**PROBLEM STATEMENT:**
Print the entries verbatim, leaving out the images they contain.

Collected data entries

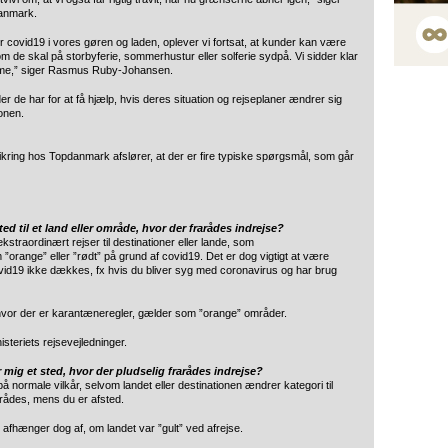
anmark.
r covid19 i vores gøren og laden, oplever vi fortsat, at kunder kan være
de skal på storbyferie, sommerhustur eller solferie sydpå. Vi sidder klar
omme,” siger Rasmus Ruby-Johansen.
er de har for at få hjælp, hvis deres situation og rejseplaner ændrer sig
ionen.
kring hos Topdanmark afslører, at der er fire typiske spørgsmål, som går
ed til et land eller område, hvor der frarådes indrejse?
raordinært rejser til destinationer eller lande, som
”orange” eller ”rødt” på grund af covid19. Det er dog vigtigt at være
ovid19 ikke dækkes, fx hvis du bliver syg med coronavirus og har brug
vor der er karantæneregler, gælder som ”orange” områder.
isteriets rejsevejledninger.
mig et sted, hvor der pludselig frarådes indrejse?
ormale vilkår, selvom landet eller destinationen ændrer kategori til
frarådes, mens du er afsted.
9 afhænger dog af, om landet var ”gult” ved afrejse.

**WRITTEN ANSWER:**
anmark.
r covid19 i vores gøren og laden, oplever vi fortsat, at kunder kan være
de skal på storbyferie, sommerhustur eller solferie sydpå. Vi sidder klar
omme,” siger Rasmus Ruby-Johansen.
er de har for at få hjælp, hvis deres situation og rejseplaner ændrer sig
ionen.
kring hos Topdanmark afslører, at der er fire typiske spørgsmål, som går
ed til et land eller område, hvor der frarådes indrejse?
raordinært rejser til destinationer eller lande, som
”orange” eller ”rødt” på grund af covid19. Det er dog vigtigt at være
ovid19 ikke dækkes, fx hvis du bliver syg med coronavirus og har brug
vor der er karantæneregler, gælder som ”orange” områder.
isteriets rejsevejledninger.
mig et sted, hvor der pludselig frarådes indrejse?
ormale vilkår, selvom landet eller destinationen ændrer kategori til
frarådes, mens du er afsted.
9 afhænger dog af, om landet var ”gult” ved afrejse.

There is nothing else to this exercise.